Contra tiempo

—¿Por qué te esforzás tanto teniendo tan poco tiempo, abuela? —le pregunté una tarde, cuando tenía doce años. 

El sol bañaba la cocina y dejaba en evidencia su sudor. Tanto las mesadas como su delantal estaban cubiertos con restos de chocolate, huevo y harina. 

Dentro de quince minutos, ella tenía que llegar a alguna de sus tantas reuniones. Sin embargo, estaba haciendo sus famosas galletas de chocolate para repartir por el barrio. A veces la acompañaba y, mientras más sonreían los receptores, más satisfecha quedaba la abuela. 

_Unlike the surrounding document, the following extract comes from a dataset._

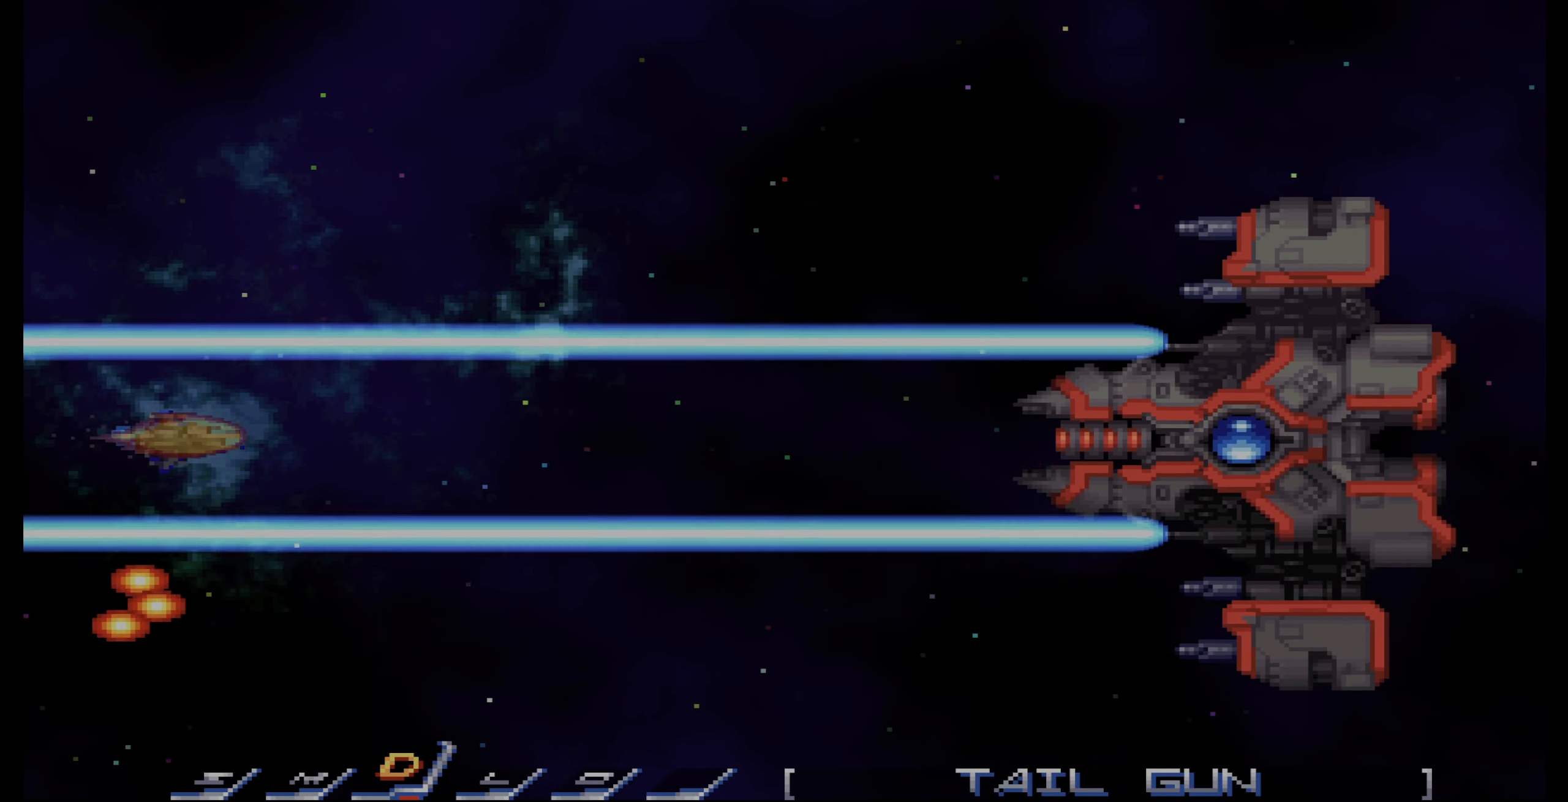
{"buttons": ["DPAD_UP"], "events": [[67, "DPAD_UP", "down"], [183, "DPAD_UP", "up"], [250, "DPAD_UP", "down"], [333, "DPAD_UP", "up"], [417, "DPAD_UP", "down"]]}
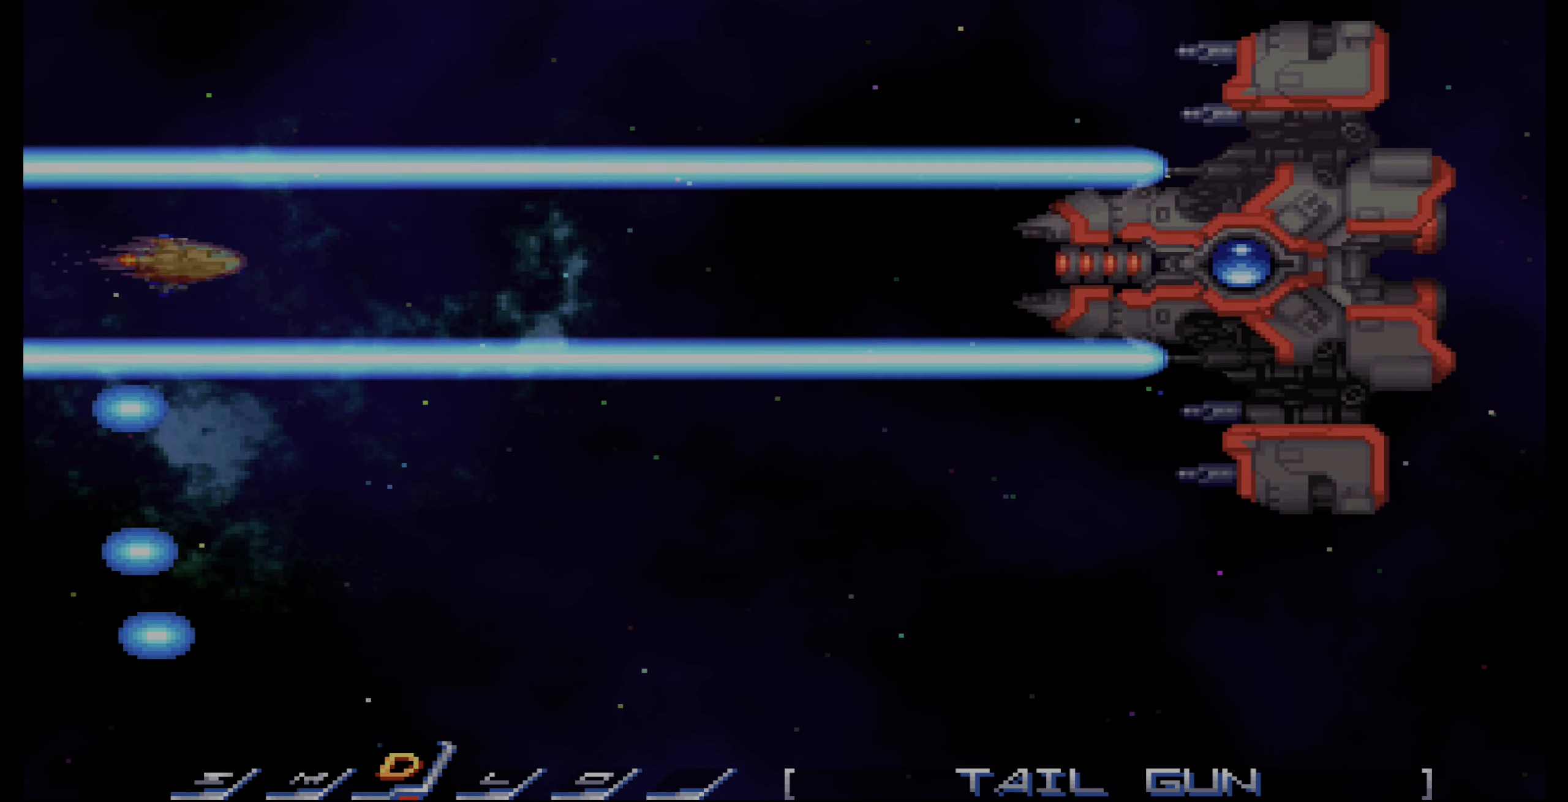
{"buttons": ["DPAD_LEFT"], "events": [[17, "DPAD_UP", "up"], [67, "DPAD_UP", "down"], [183, "DPAD_UP", "up"], [250, "DPAD_UP", "down"], [350, "DPAD_UP", "up"], [417, "DPAD_UP", "down"], [450, "DPAD_LEFT", "down"], [483, "DPAD_UP", "up"]]}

Me miró, perspicaz, mientras amasaba.

—Con esto, gano tiempo.

—¿Qué tiempo, abuela? ¡Estás en contratiempo!

Rio suavemente. 

—No, no, pichona. Estoy a tiempo para estar en contra del tiempo.

En ese momento confirmé mi teoría más temida:

—Algo te dieron en ese hospital, estoy segura…

Rio con ganas. 

—Puede ser, pero lo único que sí sé que me dieron es la seguridad de que tengo que esforzarme para estar en contra del tiempo.

 —Qué… especial sos, abuelita…

Llegó tarde a su reunión, claramente. 

Pensé que el tiempo le había ganado cuando falleció. Casi me decepcionó. 

Hasta que mi hermanita, una noche en mi cuarto, mientras escribía una carta aunque se me cerraban los ojos del sueño, me preguntó:

—¿Por qué gastás tanto tiempo en tus regalos?

La respuesta era obvia; siempre adoré hacer feliz a los demás con detalles. Mi boca ya se acomodaba para darla, cuando caí en cuenta y los recuerdos se arremolinaron en mi mente.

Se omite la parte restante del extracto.